Он схватил ружье и кинулся за ними. Древний, взвившийся в нем инстинкт сделал его легким, быстрым. Лисицы дали хитрый круг и, в обход человека, вновь вышли к шарабану. Одна села в стороне по-собачьи, другая взобралась на шарабан и, приятно повиливая хвостом и поминутно озираясь, с аппетитом доедала хозяйский завтрак. Привыкший к повадкам зверей, Прохор сразу сметал ловкий маневр этих рыжих воришек. Он круто повернул обратно, выполз на брюхе из чащи и, весь внутренне дрожа, прицелился по лисе на шарабане: «Хорошо бы в голову утрафить, чтоб шкура была цела», — подумал он, прищурил левый глаз и спустил курок. Потом вскочил и с яростью бросил двустволку оземь: ружье не было заряжено. Лисицы тихим шагом удалялись.

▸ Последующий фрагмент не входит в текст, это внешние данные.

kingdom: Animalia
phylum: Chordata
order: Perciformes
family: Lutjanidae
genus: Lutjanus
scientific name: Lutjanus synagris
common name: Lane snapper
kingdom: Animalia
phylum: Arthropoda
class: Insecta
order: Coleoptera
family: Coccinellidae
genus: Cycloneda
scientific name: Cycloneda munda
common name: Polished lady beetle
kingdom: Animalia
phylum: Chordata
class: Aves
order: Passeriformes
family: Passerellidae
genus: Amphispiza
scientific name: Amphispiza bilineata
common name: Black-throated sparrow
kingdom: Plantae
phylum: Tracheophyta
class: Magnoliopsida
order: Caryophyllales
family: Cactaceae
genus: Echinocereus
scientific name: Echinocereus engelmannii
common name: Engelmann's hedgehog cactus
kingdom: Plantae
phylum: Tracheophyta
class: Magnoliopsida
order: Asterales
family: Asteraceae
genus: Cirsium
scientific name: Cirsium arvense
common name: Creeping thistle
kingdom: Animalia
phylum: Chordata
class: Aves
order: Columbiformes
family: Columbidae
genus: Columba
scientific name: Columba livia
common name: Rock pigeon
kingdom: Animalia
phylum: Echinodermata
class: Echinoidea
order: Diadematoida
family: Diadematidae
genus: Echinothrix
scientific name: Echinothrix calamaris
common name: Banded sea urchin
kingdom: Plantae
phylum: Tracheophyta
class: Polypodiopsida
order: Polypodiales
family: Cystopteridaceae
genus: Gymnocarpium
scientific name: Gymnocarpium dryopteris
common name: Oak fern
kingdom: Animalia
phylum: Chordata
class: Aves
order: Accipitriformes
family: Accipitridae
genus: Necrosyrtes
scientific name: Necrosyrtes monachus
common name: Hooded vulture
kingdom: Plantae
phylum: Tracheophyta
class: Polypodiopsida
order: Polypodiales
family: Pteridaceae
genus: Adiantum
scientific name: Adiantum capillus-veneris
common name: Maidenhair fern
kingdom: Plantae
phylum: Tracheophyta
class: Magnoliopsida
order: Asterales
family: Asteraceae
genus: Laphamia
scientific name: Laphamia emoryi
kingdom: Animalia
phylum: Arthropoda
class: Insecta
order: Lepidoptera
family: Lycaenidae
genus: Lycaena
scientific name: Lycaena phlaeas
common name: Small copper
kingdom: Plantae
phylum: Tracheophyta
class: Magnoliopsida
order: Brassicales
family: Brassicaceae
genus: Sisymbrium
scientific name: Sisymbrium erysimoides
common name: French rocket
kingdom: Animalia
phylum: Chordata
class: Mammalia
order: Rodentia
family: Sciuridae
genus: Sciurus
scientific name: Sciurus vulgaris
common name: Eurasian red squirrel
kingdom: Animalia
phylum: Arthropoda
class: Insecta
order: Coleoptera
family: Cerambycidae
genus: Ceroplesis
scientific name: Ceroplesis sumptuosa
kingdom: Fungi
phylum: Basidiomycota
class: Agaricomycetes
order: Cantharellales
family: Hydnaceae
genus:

«Знают… Вот анафемы!» — удивлялся он какому-то непостижимому угадыванию, которым обладали эти обычно чуткие, осторожные зверьки.
Такая неудача показалась Прохору столь обидной, что он в злобе едва не заплакал. Потом стало смешно на самого себя, на лисиц. Они разорвали нанковый мешок с запасом и все уничтожили: остался чай да сахар. А очень хотелось есть: со вчерашнего вечера он не принимал пищи.
— Эй! — кто-то окликнул его из чащи, грубо, по-звериному, как лесовик.
Прохор оглянулся. На него шел желтолицый, большебородый оборванец. Он огромен ростом, широк в плечах. Одет в грязные лохмотья, из прорех торчали обмызганные отрепья ваты. На большой лошадиной голове намотана ситцевая повязка с приподнятой на лоб сеткой от комаров. В правой, покрытой засохшей землей руке — дубина, за опояской — топор и нож. Не дойдя до Прохора шагов пяти, бродяга остановился.
— Кто таков? — спросил его Прохор и сунул руку в карман. Револьвера не оказалось.
Бродяга водил бровями, причмокивал, пугающе молчал.
— Ты кто? — вновь спросил Прохор.
— Убивец, — глухо ответил тот и сбросил с плеч туго набитую котомку.
Прохор окинул его опытным взглядом таежника. Оловянные глаза бродяги с вывернутыми, как в трахоме, веками показались ему наглыми, разбойничьими. Прохор силен, но безоружен. Бродяга огромен, вооружен топором, ножом, преступной жизнью. Такие страшные люди могут убить человека ради сапог, ради потехи. Прохор приготовился. Бродяга подошел к нему вплотную. Тот — ни шагу назад, чтоб не показаться трусом. Бродяга тяжело дышал, от него разило мерзким чесночным духом: он, видимо, всласть поел отвратительной пахучей травы — черемши.
— Да ты не бойся, — угрюмо сказал бродяга.
— А чего мне бояться: у меня ружье…
Бродяга крутнул головой, издевательски подморгнул Прохору, указал рукой на шарабан, в котором только что была лиса, и на тайгу, куда она скрылась, буркнул:
— Не стреляет… — и заперхал сиплым хохотком, похожим на хрип собаки в петле.
Прохор внезапным толчком сшиб бродягу с ног и выхватил у него топор и нож.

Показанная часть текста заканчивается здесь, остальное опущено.